EXERCISE DIRECTIONS:
Your job is to retype the records exactly while dropping every picture.

INPUT DATA:
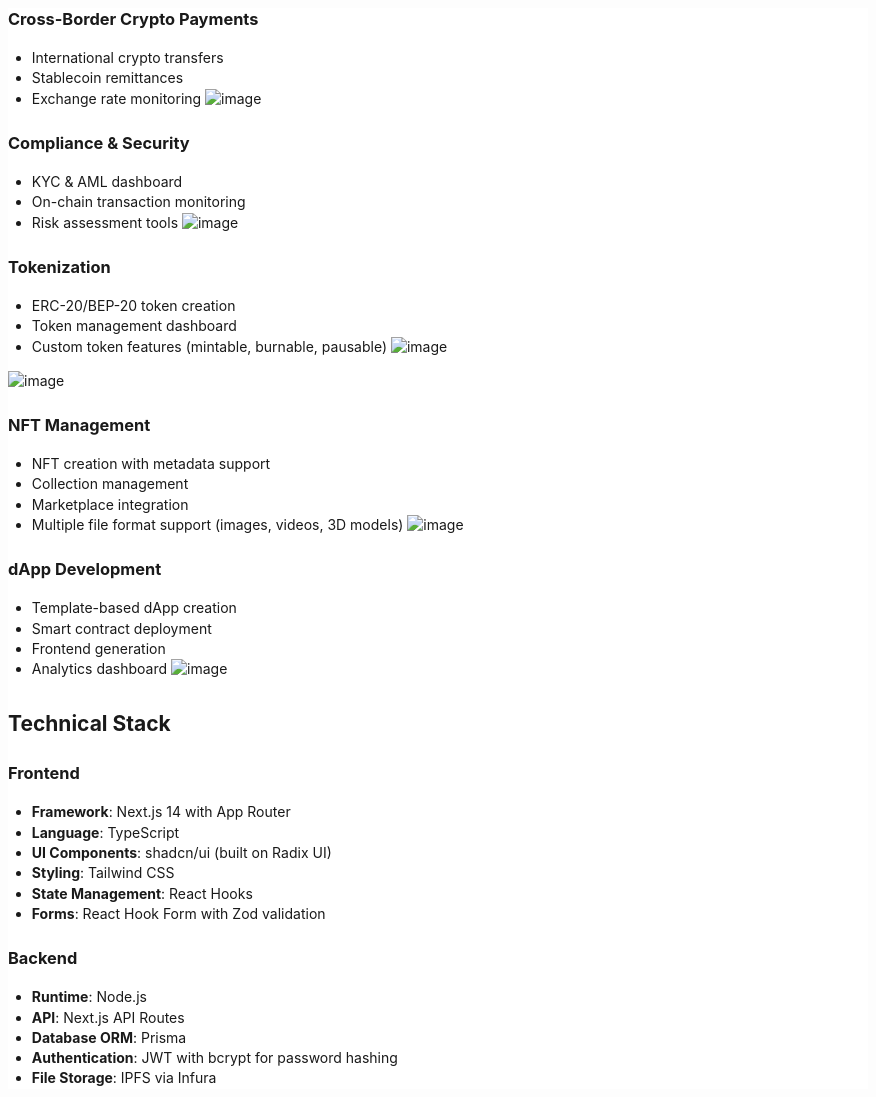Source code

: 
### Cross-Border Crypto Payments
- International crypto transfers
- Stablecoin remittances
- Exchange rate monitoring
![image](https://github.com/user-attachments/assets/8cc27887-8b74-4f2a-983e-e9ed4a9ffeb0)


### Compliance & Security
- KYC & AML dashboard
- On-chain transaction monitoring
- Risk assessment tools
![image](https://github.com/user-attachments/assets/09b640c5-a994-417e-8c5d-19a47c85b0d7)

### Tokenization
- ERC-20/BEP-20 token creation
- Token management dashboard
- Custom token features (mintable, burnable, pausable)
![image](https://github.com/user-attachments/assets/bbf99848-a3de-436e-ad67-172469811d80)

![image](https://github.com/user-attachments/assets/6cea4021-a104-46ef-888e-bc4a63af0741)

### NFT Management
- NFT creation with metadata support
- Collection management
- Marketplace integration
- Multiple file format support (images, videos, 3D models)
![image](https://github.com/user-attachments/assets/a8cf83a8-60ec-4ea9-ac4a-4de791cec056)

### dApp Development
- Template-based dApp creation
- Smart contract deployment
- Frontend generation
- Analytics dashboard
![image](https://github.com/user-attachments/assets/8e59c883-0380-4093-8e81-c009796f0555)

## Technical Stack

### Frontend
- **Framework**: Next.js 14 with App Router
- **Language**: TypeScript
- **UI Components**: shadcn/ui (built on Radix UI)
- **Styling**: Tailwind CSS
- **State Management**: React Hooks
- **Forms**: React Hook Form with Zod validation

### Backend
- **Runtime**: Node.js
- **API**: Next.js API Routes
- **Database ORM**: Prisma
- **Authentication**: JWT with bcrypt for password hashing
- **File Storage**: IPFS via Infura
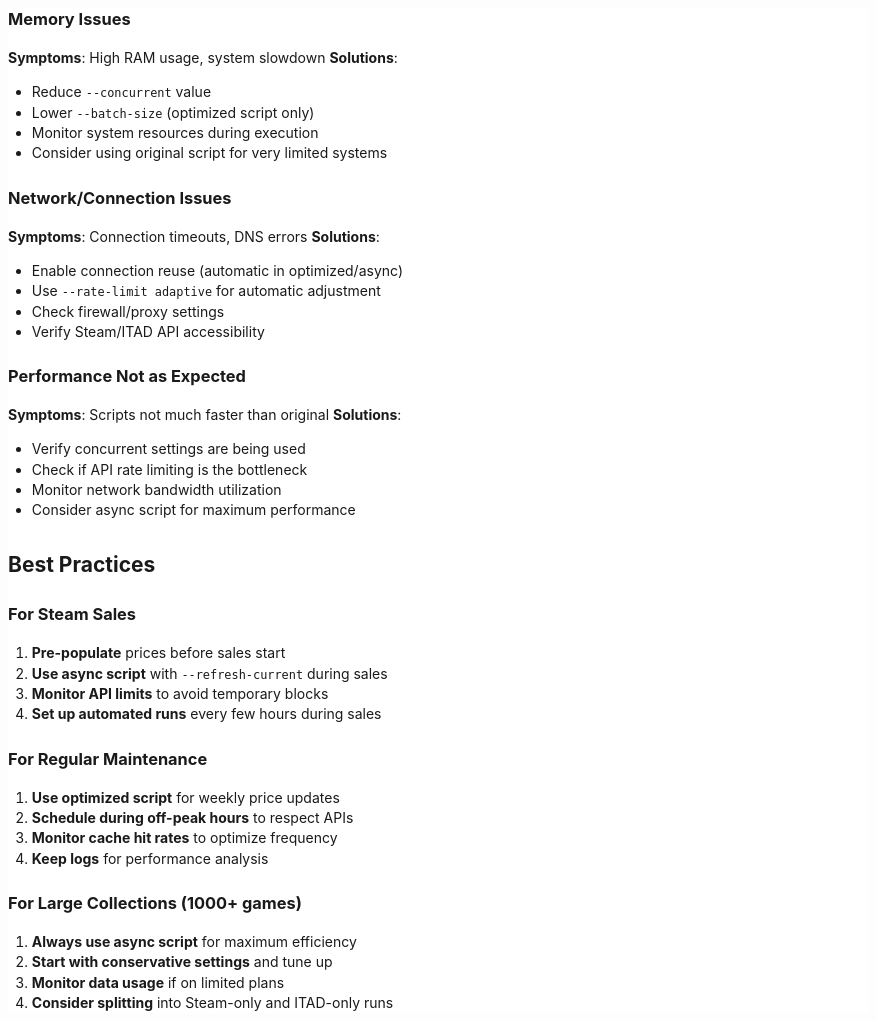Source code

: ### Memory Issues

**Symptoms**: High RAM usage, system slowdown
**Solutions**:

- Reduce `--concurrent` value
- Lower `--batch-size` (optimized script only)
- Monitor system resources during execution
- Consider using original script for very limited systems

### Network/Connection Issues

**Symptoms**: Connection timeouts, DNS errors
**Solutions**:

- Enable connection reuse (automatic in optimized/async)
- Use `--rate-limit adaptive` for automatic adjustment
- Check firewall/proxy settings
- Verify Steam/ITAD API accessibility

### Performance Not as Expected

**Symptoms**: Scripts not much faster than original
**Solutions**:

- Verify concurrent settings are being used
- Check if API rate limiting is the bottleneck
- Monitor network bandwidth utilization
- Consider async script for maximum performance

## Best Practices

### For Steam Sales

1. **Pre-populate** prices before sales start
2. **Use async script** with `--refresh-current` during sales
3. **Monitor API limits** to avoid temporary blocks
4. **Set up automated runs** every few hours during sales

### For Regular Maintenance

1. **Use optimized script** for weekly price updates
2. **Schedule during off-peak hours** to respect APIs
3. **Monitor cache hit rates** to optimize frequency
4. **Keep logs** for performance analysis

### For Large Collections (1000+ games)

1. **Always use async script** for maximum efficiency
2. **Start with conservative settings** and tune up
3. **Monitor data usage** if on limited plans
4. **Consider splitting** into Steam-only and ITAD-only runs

EXERCISE RESPONSE:
Source code

: 
### Cross-Border Crypto Payments
- International crypto transfers
- Stablecoin remittances
- Exchange rate monitoring
![image](https://github.com/user-attachments/assets/8cc27887-8b74-4f2a-983e-e9ed4a9ffeb0)


### Compliance & Security
- KYC & AML dashboard
- On-chain transaction monitoring
- Risk assessment tools
![image](https://github.com/user-attachments/assets/09b640c5-a994-417e-8c5d-19a47c85b0d7)

### Tokenization
- ERC-20/BEP-20 token creation
- Token management dashboard
- Custom token features (mintable, burnable, pausable)
![image](https://github.com/user-attachments/assets/bbf99848-a3de-436e-ad67-172469811d80)

![image](https://github.com/user-attachments/assets/6cea4021-a104-46ef-888e-bc4a63af0741)

### NFT Management
- NFT creation with metadata support
- Collection management
- Marketplace integration
- Multiple file format support (images, videos, 3D models)
![image](https://github.com/user-attachments/assets/a8cf83a8-60ec-4ea9-ac4a-4de791cec056)

### dApp Development
- Template-based dApp creation
- Smart contract deployment
- Frontend generation
- Analytics dashboard
![image](https://github.com/user-attachments/assets/8e59c883-0380-4093-8e81-c009796f0555)

## Technical Stack

### Frontend
- **Framework**: Next.js 14 with App Router
- **Language**: TypeScript
- **UI Components**: shadcn/ui (built on Radix UI)
- **Styling**: Tailwind CSS
- **State Management**: React Hooks
- **Forms**: React Hook Form with Zod validation

### Backend
- **Runtime**: Node.js
- **API**: Next.js API Routes
- **Database ORM**: Prisma
- **Authentication**: JWT with bcrypt for password hashing
- **File Storage**: IPFS via Infura
Source code

: ### Memory Issues

**Symptoms**: High RAM usage, system slowdown
**Solutions**:

- Reduce `--concurrent` value
- Lower `--batch-size` (optimized script only)
- Monitor system resources during execution
- Consider using original script for very limited systems

### Network/Connection Issues

**Symptoms**: Connection timeouts, DNS errors
**Solutions**:

- Enable connection reuse (automatic in optimized/async)
- Use `--rate-limit adaptive` for automatic adjustment
- Check firewall/proxy settings
- Verify Steam/ITAD API accessibility

### Performance Not as Expected

**Symptoms**: Scripts not much faster than original
**Solutions**:

- Verify concurrent settings are being used
- Check if API rate limiting is the bottleneck
- Monitor network bandwidth utilization
- Consider async script for maximum performance

## Best Practices

### For Steam Sales

1. **Pre-populate** prices before sales start
2. **Use async script** with `--refresh-current` during sales
3. **Monitor API limits** to avoid temporary blocks
4. **Set up automated runs** every few hours during sales

### For Regular Maintenance

1. **Use optimized script** for weekly price updates
2. **Schedule during off-peak hours** to respect APIs
3. **Monitor cache hit rates** to optimize frequency
4. **Keep logs** for performance analysis

### For Large Collections (1000+ games)

1. **Always use async script** for maximum efficiency
2. **Start with conservative settings** and tune up
3. **Monitor data usage** if on limited plans
4. **Consider splitting** into Steam-only and ITAD-only runs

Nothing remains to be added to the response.